Wendy Greuel, LAHSA commission chair, said at a briefing Monday that volunteers are still needed to help count. People can register at theycountwillyou.org.
LAHSA announced changes for this year’s count that include the use of a new app and ensuring that counts have access to paper maps and tally sheets if there are internet connection issues.
For the first time, LAHSA partnered with Esri, a company that provides software for a geographic information mapping system, to streamline their efforts during this year’s count.

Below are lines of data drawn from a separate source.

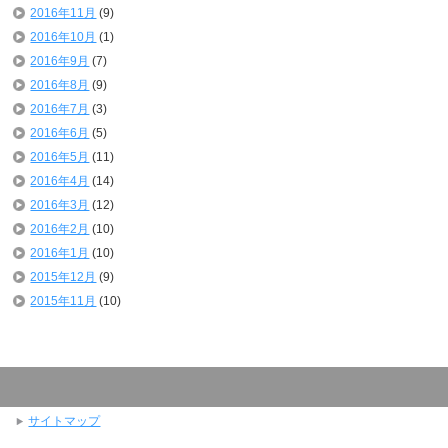
2016年11月
(9)
2016年10月
(1)
2016年9月
(7)
2016年8月
(9)
2016年7月
(3)
2016年6月
(5)
2016年5月
(11)
2016年4月
(14)
2016年3月
(12)
2016年2月
(10)
2016年1月
(10)
2015年12月
(9)
2015年11月
(10)
サイトマップ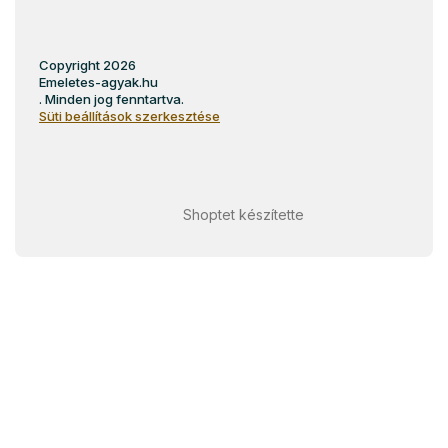
Copyright 2026
Emeletes-agyak.hu
. Minden jog fenntartva.
Süti beállítások szerkesztése
Shoptet készítette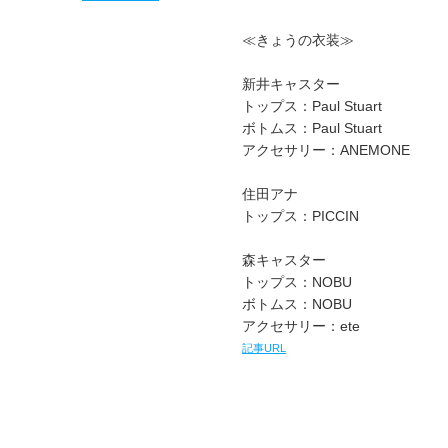
≪きょうの衣装≫
新井キャスター
トップス：Paul Stuart
ボトムス：Paul Stuart
アクセサリー：ANEMONE
住田アナ
トップス：PICCIN
森キャスター
トップス：NOBU
ボトムス：NOBU
アクセサリー：ete
記事URL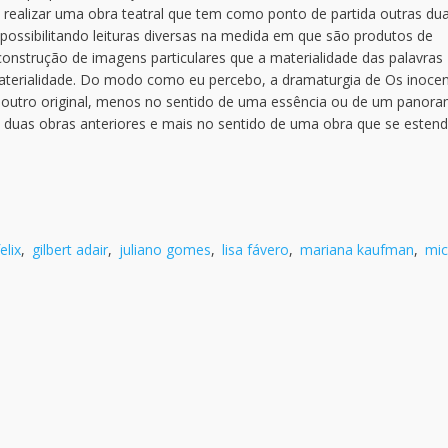
e realizar uma obra teatral que tem como ponto de partida outras du
possibilitando leituras diversas na medida em que são produtos de
 a construção de imagens particulares que a materialidade das palavras
 materialidade. Do modo como eu percebo, a dramaturgia de Os inoce
 outro original, menos no sentido de uma essência ou de um panor
as duas obras anteriores e mais no sentido de uma obra que se esten
elix
,
gilbert adair
,
juliano gomes
,
lisa fávero
,
mariana kaufman
,
mic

“The app they use should be a lot easier,” said Ahmad Chapman, LAHSA director of communications. “It really helps us figure out what services are needed where and how to help homeless people get into the shelter and on the path to permanent housing.”
In addition to tracking where volunteers go during their count, the app tracks people, camps, and vehicles across the county to collect as much data as possible.
Agency officials said earlier this month that they also plan to hire a demographer and two data scientists for data analysis.
LAHSA’s 2022 homeless count revealed 41,980 homeless people in the city of Los Angeles, up 1.7 percent from 2020. In the county, there were 69,144 homeless people, an increase of 4. one %.
“I think we’ll see a larger population, I know we’ll count everyone in a shelter and everyone outside,” said Andy Bales, Union Rescue Mission president and CEO. “I can tell you firsthand that we have more families than ever before. We have over 250 families at our three sites with 500 children, which is an all-time record.”
While it is extremely difficult to accurately count all the homeless in Los Angeles County, Bales is optimistic about the future with Mayor Bass’s directives already being put into effect.
“We just have to listen to Mayor Karen Bass when she says we don’t just need housing, we need mental health support and addiction recovery services,” she said.
Last year’s count was followed by criticism from some officials, including City Council members, who pointed to problems with access to data related to the count and inconsistencies in communication between the agency and council districts. Some council members called for a third-party count of Los Angeles’ homeless population and a multi-year audit of the authority’s previous counts.